**Task requirements:** Which lines of the listing hold the string "states"? Copy those lines.

**Recorded information:**
——
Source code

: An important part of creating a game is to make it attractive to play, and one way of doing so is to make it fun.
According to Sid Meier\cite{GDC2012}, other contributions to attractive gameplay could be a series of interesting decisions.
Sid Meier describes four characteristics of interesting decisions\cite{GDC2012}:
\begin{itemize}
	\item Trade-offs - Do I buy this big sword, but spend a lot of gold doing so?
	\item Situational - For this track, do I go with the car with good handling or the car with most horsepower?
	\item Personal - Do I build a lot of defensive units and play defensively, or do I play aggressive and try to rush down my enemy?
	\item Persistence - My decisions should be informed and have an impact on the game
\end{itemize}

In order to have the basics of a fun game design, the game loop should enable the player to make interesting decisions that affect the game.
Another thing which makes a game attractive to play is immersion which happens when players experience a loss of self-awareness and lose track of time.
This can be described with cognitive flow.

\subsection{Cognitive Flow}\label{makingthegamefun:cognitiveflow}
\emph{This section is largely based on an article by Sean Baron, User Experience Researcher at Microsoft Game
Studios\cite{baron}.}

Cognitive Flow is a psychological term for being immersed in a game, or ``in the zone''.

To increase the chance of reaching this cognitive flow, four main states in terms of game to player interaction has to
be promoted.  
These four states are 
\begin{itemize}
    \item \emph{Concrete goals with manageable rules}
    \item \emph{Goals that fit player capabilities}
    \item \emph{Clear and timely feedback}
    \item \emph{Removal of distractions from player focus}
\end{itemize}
——
**Solution to this exercise:**
To increase the chance of reaching this cognitive flow, four main states in terms of game to player interaction has to
These four states are 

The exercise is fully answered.